In 1904, Thomas built The Hydro hotel on the seafront at Cliftonville, the slightly more up-market tourist area of Margate in Kent.

In the subsequent years, The Hydro became established as one of Europe’s leading health hotels, offering all the latest therapies for the great and the good, who visited from England’s cities and from abroad.

The Higgins family lived at a fine house near the hotel called The Patch. Olive turned 16 in November 1913. She had one older brother, Frank. Their mother, Martha, had died in 1911, but Thomas had re-married, to a dear family friend, known to them as Peggs.

On 2nd January 1914, Olive, set off for Paris to study at L’Institut de Notre Dames des Champs, a well-respected school attached to a convent in the 6th quarter on the city’s Left Bank.

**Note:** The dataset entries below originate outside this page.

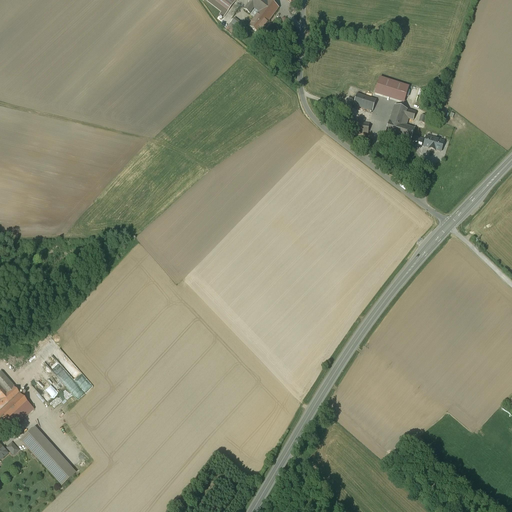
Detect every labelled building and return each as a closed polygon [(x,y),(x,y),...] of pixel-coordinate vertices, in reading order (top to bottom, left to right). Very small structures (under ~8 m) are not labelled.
[(266,0),(252,0),(244,11),(250,16),(254,10),(259,14),(248,28),(260,37),(280,10),(266,0)] [(380,101),(361,95),(357,108),(376,114),(380,101)] [(418,115),(395,108),(387,137),(422,147),(426,133),(408,128),(410,122),(416,123),(418,115)] [(373,123),(358,121),(356,132),(372,134),(373,123)] [(0,401),(1,403),(0,403),(0,432),(0,433),(12,422),(19,429),(37,412),(4,376),(0,379),(0,401)] [(37,429),(22,442),(63,487),(78,474),(37,429)] [(13,444),(7,449),(15,458),(21,453),(13,444)] [(0,464),(10,456),(1,446),(0,447),(0,472),(0,471),(0,464)]
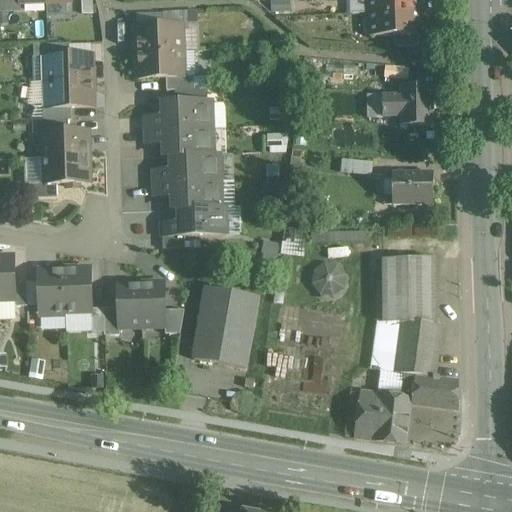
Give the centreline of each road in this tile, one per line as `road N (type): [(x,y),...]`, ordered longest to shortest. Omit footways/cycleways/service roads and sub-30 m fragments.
road 1 (tertiary): [(0,405),(493,496)]
road 2 (tertiary): [(493,496),(480,0)]
road 3 (residential): [(0,228),(62,237),(98,227),(116,190),(103,0)]
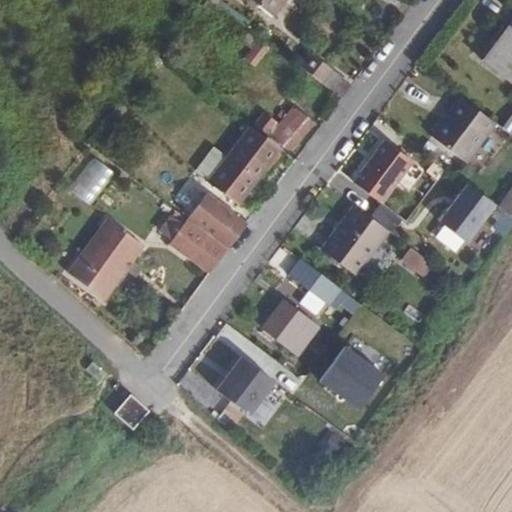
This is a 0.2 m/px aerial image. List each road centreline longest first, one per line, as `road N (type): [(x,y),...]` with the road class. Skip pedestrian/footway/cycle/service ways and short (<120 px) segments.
road 1 (residential): [(0,231),(7,248),(149,384),(444,0)]
road 2 (track): [(149,384),(295,511)]
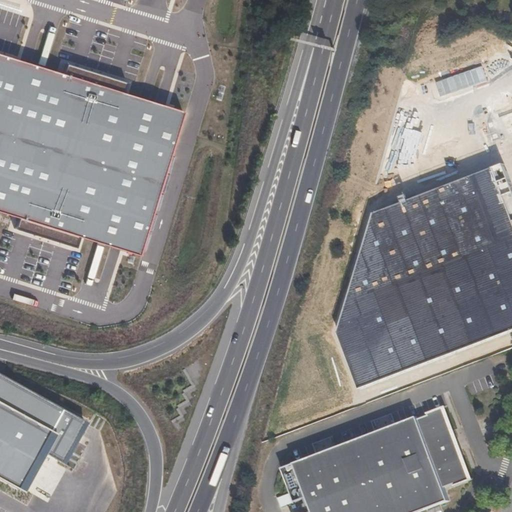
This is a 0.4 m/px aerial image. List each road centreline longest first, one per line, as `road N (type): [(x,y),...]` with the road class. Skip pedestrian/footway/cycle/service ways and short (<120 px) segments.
road 1 (primary): [(328,21),(253,304),(176,511)]
road 2 (primary): [(328,21),(271,153),(225,295),(196,327),(147,355),(103,365),(53,362)]
road 3 (primary): [(241,402),(357,0)]
road 4 (primary): [(53,362),(119,393),(146,424),(155,457),(150,511)]
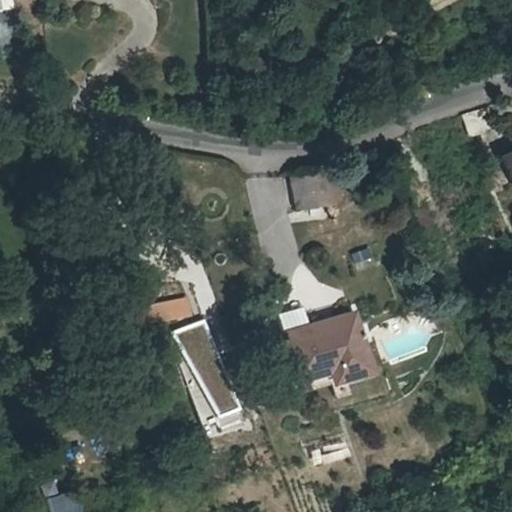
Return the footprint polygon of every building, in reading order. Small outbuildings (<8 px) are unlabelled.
[(469,137),(497,129),(490,107),(462,115),(469,137)] [(322,207),(319,180),(295,183),(298,210),(322,207)] [(184,300),(148,307),(151,323),(187,316),(184,300)] [(283,335),(295,381),(340,369),(343,382),(368,375),(352,315),(283,335)] [(205,323),(179,333),(216,421),(242,410),(205,323)] [(340,369),(295,381),(298,393),(343,382),(340,369)] [(53,511),(78,511),(79,496),(54,496),(53,511)]
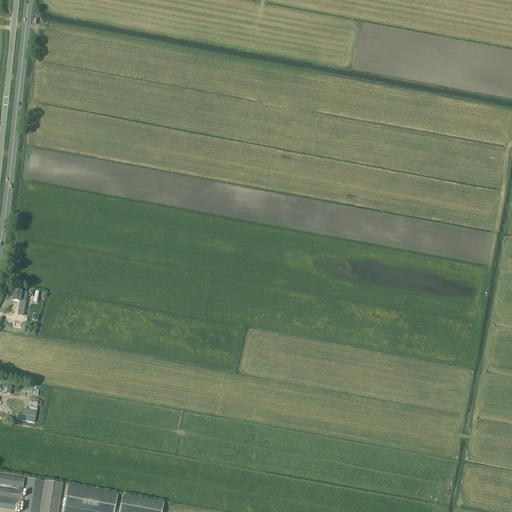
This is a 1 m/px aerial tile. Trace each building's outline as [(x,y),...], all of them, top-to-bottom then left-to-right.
[(20,302),(23,303),(24,295),(33,297),(34,291),(30,290),(30,293),(14,290),(13,293),(14,294),(13,300),(20,301),(20,302)] [(7,388),(2,387),(0,386),(0,392),(1,393),(1,392),(10,394),(11,389),(7,388)] [(19,394),(25,395),(25,394),(32,395),(33,389),(27,388),(20,387),(19,394)] [(39,399),(30,397),(29,406),(37,408),(37,407),(41,408),(42,401),(39,400),(39,399)] [(23,415),(22,421),(34,423),(34,420),(35,420),(37,412),(27,410),(24,409),(23,415)] [(3,420),(12,423),(13,417),(8,416),(9,414),(5,413),(3,420)] [(0,508),(15,510),(17,502),(21,502),(24,503),(25,498),(21,498),(23,487),(23,484),(24,479),(0,475),(0,508)] [(28,479),(25,498),(24,503),(22,511),(58,511),(63,484),(42,481),(28,479)] [(64,509),(78,511),(114,511),(118,494),(68,485),(64,509)] [(119,511),(162,511),(164,503),(123,495),(119,511)]
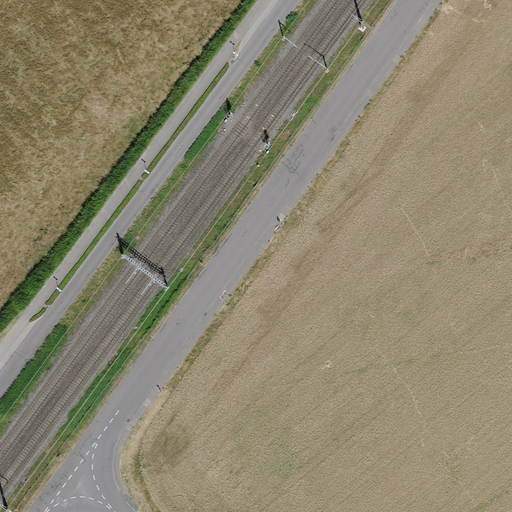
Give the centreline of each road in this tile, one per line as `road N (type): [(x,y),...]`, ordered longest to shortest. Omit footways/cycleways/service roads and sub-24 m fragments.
road 1 (unclassified): [(78,474),(424,0)]
road 2 (residential): [(289,0),(0,383)]
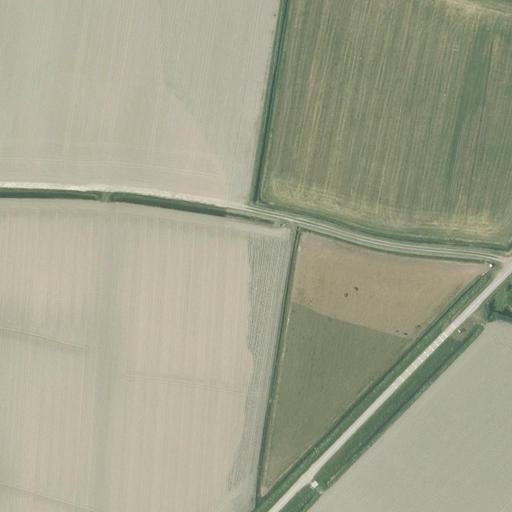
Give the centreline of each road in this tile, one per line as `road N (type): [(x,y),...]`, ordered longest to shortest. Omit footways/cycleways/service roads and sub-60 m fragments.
road 1 (track): [(511,263),(372,246),(285,220),(124,197),(0,190)]
road 2 (unclassified): [(273,511),(511,266)]
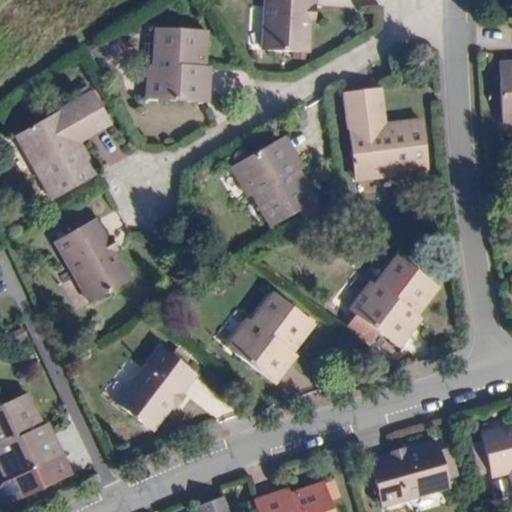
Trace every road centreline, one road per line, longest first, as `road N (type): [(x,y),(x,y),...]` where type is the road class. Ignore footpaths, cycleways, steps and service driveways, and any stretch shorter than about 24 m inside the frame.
road 1 (residential): [(493,368),(271,436),(244,464),(127,506)]
road 2 (residential): [(466,0),(470,213),(493,368)]
road 3 (residential): [(147,177),(466,0)]
road 4 (residential): [(127,506),(28,306)]
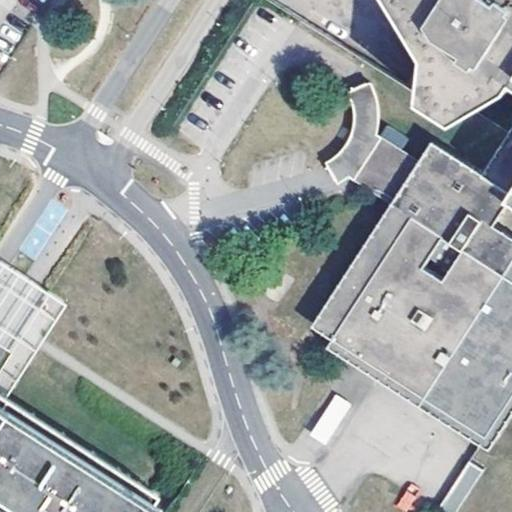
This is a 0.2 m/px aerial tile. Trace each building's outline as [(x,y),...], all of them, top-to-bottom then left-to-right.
[(384,140),(355,184),(365,191),(392,208),(314,332),(334,344),(488,442),(511,405),(511,0),(382,0),(382,1),(424,75),(422,99),(419,122),(454,143),(488,122),(510,109),(511,105),(511,132),(510,136),(483,181),(430,146),(420,162),(403,152),(384,140)] [(355,184),(384,140),(379,137),(381,124),(381,111),(378,98),(373,85),(362,90),(350,95),(354,112),(355,127),(350,141),(340,156),(330,163),(327,165),(333,176),(339,187),(350,180),(355,184)] [(0,405),(6,398),(36,347),(39,343),(43,338),(64,307),(39,291),(27,283),(0,265),(0,405)] [(296,284),(274,269),(257,295),(278,309),(296,284)] [(511,405),(488,442),(334,344),(330,352),(344,362),(478,448),(490,456),(511,422),(511,405)] [(0,511),(140,511),(145,505),(0,411),(0,511)] [(458,511),(486,468),(472,458),(436,511),(458,511)] [(395,501),(403,511),(409,511),(425,500),(414,486),(395,501)]
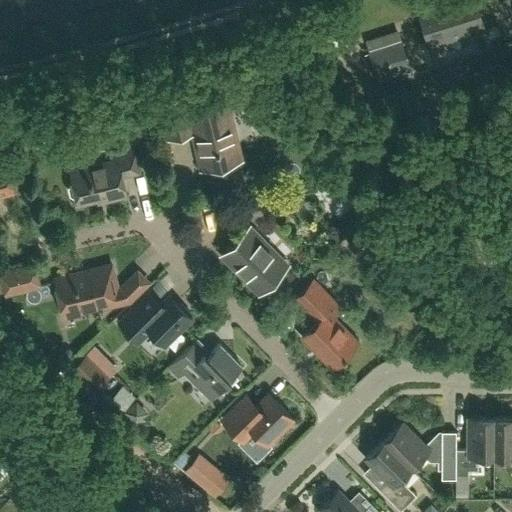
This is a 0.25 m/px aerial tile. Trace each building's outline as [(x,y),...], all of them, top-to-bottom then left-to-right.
[(472,0),(447,0),(431,5),(419,9),(430,42),(481,26),(472,0)] [(399,40),(369,50),(379,78),(409,69),(399,40)] [(306,117),(288,91),(266,105),(283,132),(306,117)] [(227,101),(189,110),(186,97),(160,103),(168,138),(193,132),(202,168),(241,159),(227,101)] [(140,116),(126,119),(132,145),(140,144),(146,142),(140,116)] [(47,143),(35,138),(29,149),(41,155),(47,143)] [(74,197),(77,196),(78,204),(105,198),(106,201),(126,196),(122,178),(139,173),(134,150),(111,155),(113,163),(71,173),(73,182),(70,182),(68,186),(70,195),(74,197)] [(0,195),(13,192),(6,165),(0,166),(0,195)] [(339,180),(320,192),(336,217),(355,204),(339,180)] [(257,198),(225,206),(229,222),(237,220),(261,215),(257,198)] [(250,228),(221,256),(238,273),(240,271),(261,292),(287,266),(250,228)] [(346,244),(358,257),(372,243),(360,231),(346,244)] [(5,295),(40,287),(34,264),(0,273),(5,295)] [(56,283),(65,319),(82,315),(81,309),(104,303),(105,307),(129,302),(145,286),(148,283),(137,273),(122,288),(118,289),(116,281),(112,265),(86,271),(55,279),(56,283)] [(358,342),(336,321),(331,316),(340,307),(313,279),(294,298),(310,314),(317,321),(301,336),(332,368),(358,342)] [(151,292),(118,323),(138,343),(151,330),(165,344),(166,343),(175,351),(183,343),(183,337),(177,332),(192,318),(189,315),(190,314),(181,305),(180,306),(177,303),(169,295),(161,302),(151,292)] [(180,356),(173,363),(191,381),(195,378),(213,396),(218,390),(223,395),(234,383),(230,379),(234,375),(241,368),(219,345),(211,352),(198,338),(180,356)] [(90,396),(110,377),(86,352),(64,375),(90,396)] [(102,406),(117,419),(135,401),(121,387),(102,406)] [(268,395),(258,404),(248,394),(222,420),(242,440),(253,430),(266,444),(292,419),(274,400),(268,395)] [(511,416),(493,417),(493,456),(511,456),(511,416)] [(493,456),(493,417),(468,417),(468,449),(455,449),(455,465),(455,475),(468,475),(468,470),(478,470),(478,456),(493,456)] [(455,449),(455,431),(442,431),(442,435),(434,435),(424,446),(401,423),(383,441),(409,468),(421,456),(427,462),(442,462),(442,465),(455,465),(455,449)] [(398,479),(409,468),(383,441),(364,459),(371,466),(387,482),(379,491),(399,511),(415,496),(398,479)] [(229,478),(198,453),(183,471),(214,497),(229,478)] [(442,481),(455,481),(455,475),(455,465),(442,465),(442,481)] [(363,475),(379,491),(387,482),(371,466),(363,475)] [(468,475),(455,475),(455,481),(455,501),(468,501),(468,475)] [(356,511),(362,511),(370,505),(355,489),(345,499),(356,511)] [(377,511),(370,505),(362,511),(356,511),(345,499),(338,492),(318,511),(377,511)]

Olive took with her a new, burgundy leather-bound Letts’s diary and began writing about her adventure. Her entries include wonderful snapshots of Paris during what would be the final days of La Belle Epoque. But Olive’s diary is largely filled with her sad longing for home.

1. Olive's Diary: Cover

Tragically, Olive became gravely ill in Paris. Her final days saw frantic efforts to save her life, not least by a leading doctor to the British Royal family, who went at haste from England to attend to Olive.

But, alas, Olive died on Wednesday, 25th February. Her last moments were particularly poignant…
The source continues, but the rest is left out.